- [RECORD SET]
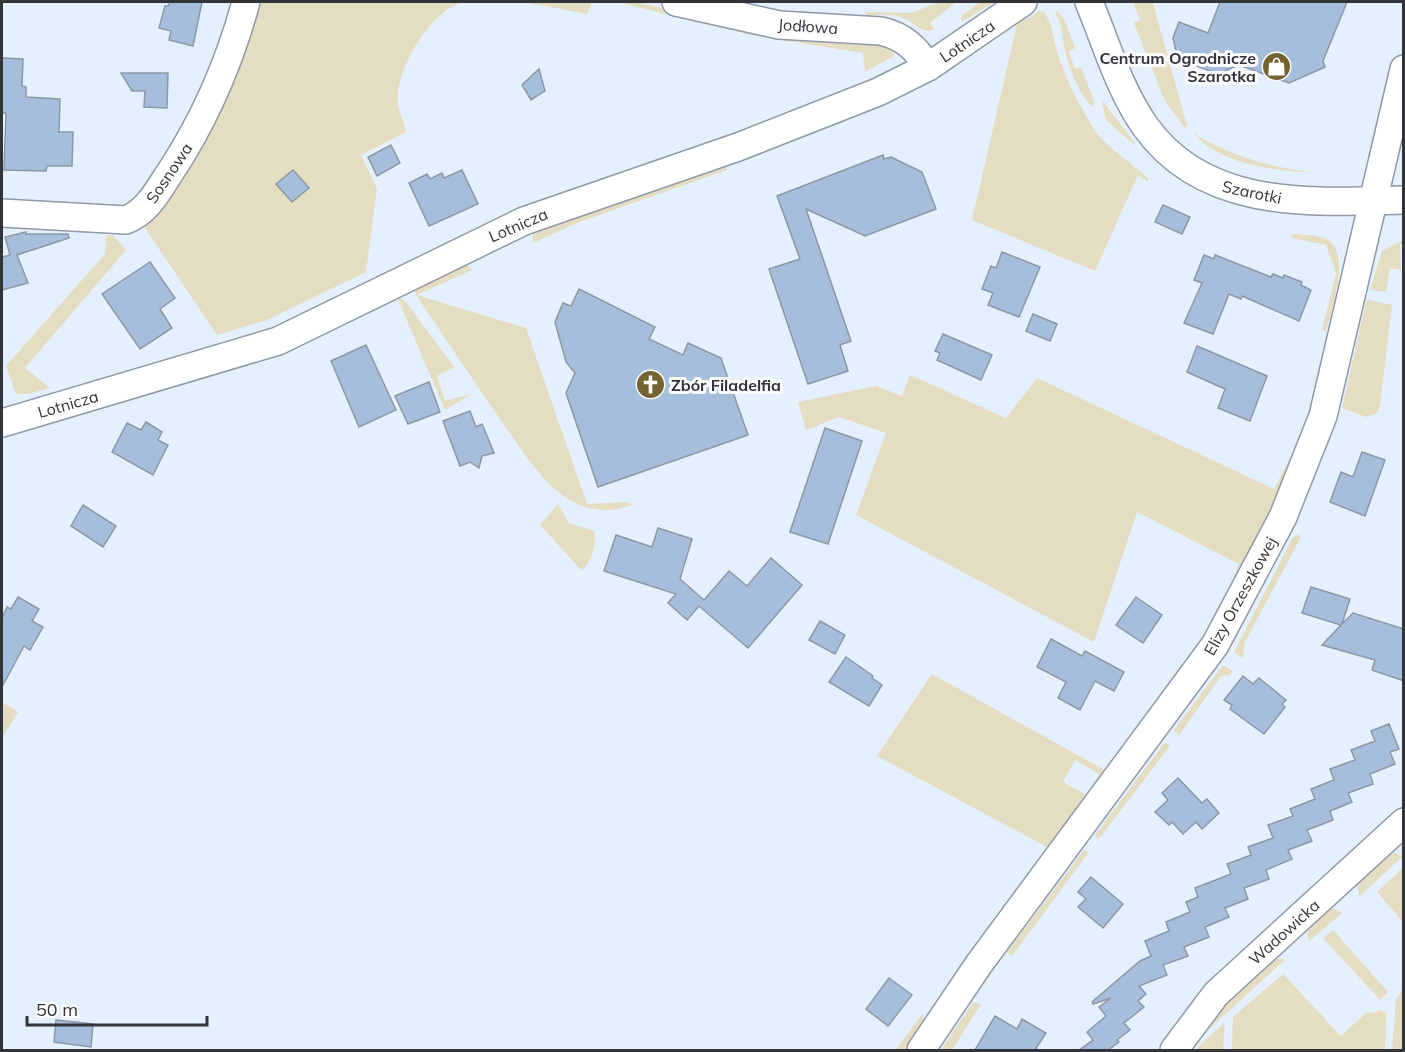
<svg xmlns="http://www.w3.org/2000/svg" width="1405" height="1052" font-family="Mulish,sans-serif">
  <rect width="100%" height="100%" fill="#e5f0fe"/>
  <g fill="#e5ddc1">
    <path d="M259 2H464C432 9 396 68 398 101 398 111 404 122 406 132L361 155 377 189 366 272 267 320 217 335 145 228 183 179 230 93Z"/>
    <polygon points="524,2 592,2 587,14"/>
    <polygon points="617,2 637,2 736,26 862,37 892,49 894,56 865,72 863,53 751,35"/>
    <path d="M938 2H956L930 23 934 29C924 36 915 23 905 19 893 13 879 15 866 15L865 12 912 13Z"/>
    <polygon points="980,2 994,2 962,22 961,16"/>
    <polygon points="1133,2 1153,3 1187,126 1185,128 1165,101 1134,23 1140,20"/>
    <path d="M1039 11 1044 12C1055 28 1053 43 1060 61 1069 86 1082 109 1095 131 1105 146 1134 165 1148 178V182L1138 175 1095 271 972 220 1017 24 1024 17 1026 20Z"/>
    <path d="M1058 11 1065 21 1075 48 1069 52 1075 69 1081 67 1095 103 1091 106C1078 90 1069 70 1065 50 1061 34 1064 28 1055 13Z"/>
    <polygon points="1101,99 1135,143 1133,144 1106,120"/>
    <path d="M1193 133C1231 156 1268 167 1311 172 1273 171 1220 164 1193 133Z"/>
    <polygon points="725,164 727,170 582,221 533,243 533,234 538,229"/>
    <path d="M1292 234C1302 235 1315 234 1324 238 1354 249 1331 310 1326 332L1322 330 1336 273 1326 245 1291 238Z"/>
    <polygon points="113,235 126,250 25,368 50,388 28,394 16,394 6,366 105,254 106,236"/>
    <polygon points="1403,240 1403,244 1400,245 1401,270 1390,268 1386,292 1370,290 1382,251"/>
    <path d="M464 262 472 270 417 295 526 328 587 504 624 502 633 504C613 514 587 511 568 499 540 481 521 448 502 422 473 380 445 338 416 295L413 286Z"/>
    <polygon points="396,295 406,302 454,367 437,376 445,401 471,394 445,410"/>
    <polygon points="1369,300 1392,305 1380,406 1377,413 1366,417 1342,408 1366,302"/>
    <path d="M910 375 1006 418 1037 378 1274 489 1293 452C1281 502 1256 548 1233 594L1228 592 1239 564 1137 512 1094 642 856 515 886 433 839 417 806 430 798 402 876 386 902 396Z"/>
    <path d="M558 504 569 523 594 531C597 547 592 559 582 571L540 525Z"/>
    <polygon points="1297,535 1301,536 1299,541 1245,642 1243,658 1234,652 1293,537"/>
    <polygon points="1223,665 1233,671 1230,675 1221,676 1179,735 1174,730"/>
    <polygon points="932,674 1103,769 1105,773 1098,784 1095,782 1099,774 1075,760 1063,782 1088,796 1049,848 877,756"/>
    <polygon points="2,702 18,712 2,738"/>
    <polygon points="1165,742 1170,746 1098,840 1095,835"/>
    <polygon points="1084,850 1089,852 1012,956 1007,952"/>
    <polygon points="1395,853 1403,856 1359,897 1357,883 1380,856"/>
    <polygon points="1403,868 1403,922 1377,892"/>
    <path d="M1334 909 1342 913 1309 941C1303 924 1318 911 1334 909Z"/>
    <polygon points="1333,930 1388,992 1380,1000 1323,938"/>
    <polygon points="1280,958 1285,960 1198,1039 1195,1037 1264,963"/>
    <polygon points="1283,974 1341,1036 1367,1012 1373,1013 1381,1010 1386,1013 1385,1050 1232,1050 1233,1017"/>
    <polygon points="1403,988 1403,1050 1392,1050 1396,1000"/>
    <polygon points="973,1002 981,1004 952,1050 941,1050"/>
    <polygon points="922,1014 925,1021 908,1050 896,1050"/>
    <polygon points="1225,1022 1223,1050 1195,1050"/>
  </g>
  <g fill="#a5bedc" stroke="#8e98a4" stroke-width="1.5">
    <polygon points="170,2 202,2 193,46 169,40 171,31 159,28 165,6 168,6"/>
    <polygon points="1220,2 1347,2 1323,61 1325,67 1289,83 1239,65 1218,74 1178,59 1173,38 1179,22 1208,33"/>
    <polygon points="2,58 23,59 22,86 26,87 26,97 60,99 59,132 73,132 72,166 47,166 46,171 4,170 6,113 2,113"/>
    <polygon points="539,69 545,91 531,100 522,85"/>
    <polygon points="121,73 168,73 167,108 144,107 145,91 132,91"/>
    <polygon points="391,145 400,163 377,176 368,157"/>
    <polygon points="883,155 884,159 891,157 922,172 936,209 865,236 806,209 851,341 840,345 848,371 808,384 769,269 800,259 777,196"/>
    <polygon points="293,170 309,188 292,202 276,184"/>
    <polygon points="462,170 478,204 429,226 409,183 427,174 430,179 442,173 444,178"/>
    <polygon points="1163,205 1190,217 1182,234 1155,222"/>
    <polygon points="26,232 26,234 68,234 69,238 17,255 28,283 2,290 2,257 10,255 5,237"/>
    <polygon points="1002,252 1040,267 1019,317 988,305 993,293 982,289 991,266 996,268"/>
    <polygon points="1204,255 1214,259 1215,255 1271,277 1273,274 1283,278 1284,275 1302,282 1301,285 1311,290 1299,321 1242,296 1241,299 1229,294 1213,334 1184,323 1202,283 1194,280"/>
    <polygon points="150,262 175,298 160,309 172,328 140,349 102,294"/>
    <polygon points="579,289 655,327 649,339 683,355 688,343 721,358 748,435 598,487 566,393 575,373 566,362 555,322 563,303 571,306"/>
    <polygon points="1033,314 1057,324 1050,341 1026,331"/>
    <polygon points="943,334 992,355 981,380 937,360 940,353 935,351"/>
    <polygon points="366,345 396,410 359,427 331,361"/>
    <polygon points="1197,346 1267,376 1250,421 1218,408 1225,389 1187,372"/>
    <polygon points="429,382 440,412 408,424 395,396"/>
    <polygon points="470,411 476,427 482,424 494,453 482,456 479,468 470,462 460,466 443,421"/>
    <polygon points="146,422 162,432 158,440 168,445 153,475 112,452 127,423 141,430"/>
    <polygon points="825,428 862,441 828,544 790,532"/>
    <polygon points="1362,452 1385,460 1365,516 1330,502 1341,472 1353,477"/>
    <polygon points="83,505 116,526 103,547 71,526"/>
    <polygon points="658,528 692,539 680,579 704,600 729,571 747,586 771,558 802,585 748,648 699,606 687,620 668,603 676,594 604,571 616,535 652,547"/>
    <polygon points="1311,587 1350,599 1342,624 1353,613 1404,629 1404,681 1372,670 1375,660 1322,645 1341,625 1302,613"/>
    <polygon points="18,597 39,609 32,621 43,627 30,650 24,646 2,687 2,618 7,607 11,609"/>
    <polygon points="1136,597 1162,615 1143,643 1116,625"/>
    <polygon points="820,621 845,635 835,654 809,640"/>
    <polygon points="1051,639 1082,656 1085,651 1124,672 1114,691 1095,681 1080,710 1058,698 1066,682 1037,667"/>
    <polygon points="846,657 873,676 872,678 882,685 869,706 829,682"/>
    <polygon points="1243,676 1253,684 1259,678 1286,700 1282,704 1285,707 1264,734 1230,709 1232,705 1224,700"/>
    <polygon points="1389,724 1399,749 1390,752 1395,764 1370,774 1373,784 1348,793 1352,802 1330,811 1333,820 1307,830 1312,841 1288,850 1292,859 1266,870 1269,879 1244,888 1248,899 1225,908 1229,917 1205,927 1209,937 1184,947 1188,956 1163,965 1167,975 1139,986 1146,994 1138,1001 1144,1007 1124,1023 1130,1030 1117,1040 1119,1042 1108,1050 1079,1050 1093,1040 1087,1032 1106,1016 1099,1007 1111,998 1093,1004 1092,1002 1140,961 1151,956 1145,941 1169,931 1166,922 1190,912 1186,902 1198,897 1195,888 1231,874 1227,864 1251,855 1248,847 1273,838 1268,825 1293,816 1290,809 1315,799 1311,789 1334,780 1330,769 1355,760 1351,750 1375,741 1371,731"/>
    <polygon points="1178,778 1202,803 1207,799 1219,813 1202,829 1196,822 1183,834 1172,822 1169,825 1155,812 1168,800 1162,793"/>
    <polygon points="1091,877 1123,904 1103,928 1078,907 1086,899 1078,892"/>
    <polygon points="889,978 912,995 888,1026 866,1009"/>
    <polygon points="995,1016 1017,1029 1022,1019 1046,1033 1035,1050 975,1050"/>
    <polygon points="56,1020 93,1024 91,1047 54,1042"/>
  </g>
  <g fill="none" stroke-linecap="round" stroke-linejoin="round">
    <defs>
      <g id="minor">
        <path d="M676 2 779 25 881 31C903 36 916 48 928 67"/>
        <path d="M1089 2C1106 43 1119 89 1145 126 1205 211 1312 202 1404 200"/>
        <path d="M2 213 126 220C147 212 157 192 169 174 205 120 229 64 246 2"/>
        <polyline points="2,423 278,341 524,221 738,147 878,92 928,67 1023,2"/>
        <polyline points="921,1050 979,964 1215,645 1283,517 1323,416 1404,69"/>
        <polyline points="1174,1050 1216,994 1404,822"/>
      </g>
    </defs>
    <use href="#minor" stroke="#9099a6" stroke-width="30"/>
    <use href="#minor" stroke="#fff" stroke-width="27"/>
  </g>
  <defs>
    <symbol id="shop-disc" viewBox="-11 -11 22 22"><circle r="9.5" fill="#736331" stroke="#fcfcfc"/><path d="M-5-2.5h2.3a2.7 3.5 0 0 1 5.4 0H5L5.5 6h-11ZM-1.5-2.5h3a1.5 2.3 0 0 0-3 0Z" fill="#fff"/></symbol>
    <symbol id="church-disc" viewBox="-11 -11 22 22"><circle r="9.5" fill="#736331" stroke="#fcfcfc"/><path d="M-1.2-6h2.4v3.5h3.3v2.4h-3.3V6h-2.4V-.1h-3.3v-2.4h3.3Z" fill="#fff"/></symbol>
  </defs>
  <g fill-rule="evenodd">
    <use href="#shop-disc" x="1260" y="50" width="33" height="33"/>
    <use href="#church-disc" x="634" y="368" width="33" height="33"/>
  </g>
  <g text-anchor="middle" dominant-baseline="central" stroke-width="6" stroke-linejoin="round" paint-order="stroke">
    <g font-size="16" fill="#31353a" stroke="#fcfcfc">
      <text transform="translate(808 26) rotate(4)">Jodłowa</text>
      <text transform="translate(967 41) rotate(-34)">Lotnicza</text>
      <text transform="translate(169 173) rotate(-56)">Sosnowa</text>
      <text transform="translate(1252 192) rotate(12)">Szarotki</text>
      <text transform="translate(518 225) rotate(-23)">Lotnicza</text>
      <text transform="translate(68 404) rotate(-16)">Lotnicza</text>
      <text transform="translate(1240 596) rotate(-61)">Elizy Orzeszkowej</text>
      <text transform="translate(1284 932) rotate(-42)">Wadowicka</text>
    </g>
    <g font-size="16" font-weight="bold" fill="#31353a" stroke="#fcfcfc" text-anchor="end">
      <text x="1256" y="58">Centrum Ogrodnicze<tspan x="1256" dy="18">Szarotka</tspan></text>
      <text x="671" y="385" text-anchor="start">Zbór Filadelfia</text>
    </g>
  </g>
  <rect width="1405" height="1052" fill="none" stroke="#31353a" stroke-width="6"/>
  <path d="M27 1016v9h180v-9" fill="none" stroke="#31353a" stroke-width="3"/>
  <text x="36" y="1016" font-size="18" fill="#31353a" stroke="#fcfcfc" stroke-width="4.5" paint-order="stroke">50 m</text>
</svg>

- [YOUR OBJECTIVE] Where does the word "round" occur in the records? Return every line that holds it.

- [COMPLETED TASK]
  <g fill="none" stroke-linecap="round" stroke-linejoin="round">
  <g text-anchor="middle" dominant-baseline="central" stroke-width="6" stroke-linejoin="round" paint-order="stroke">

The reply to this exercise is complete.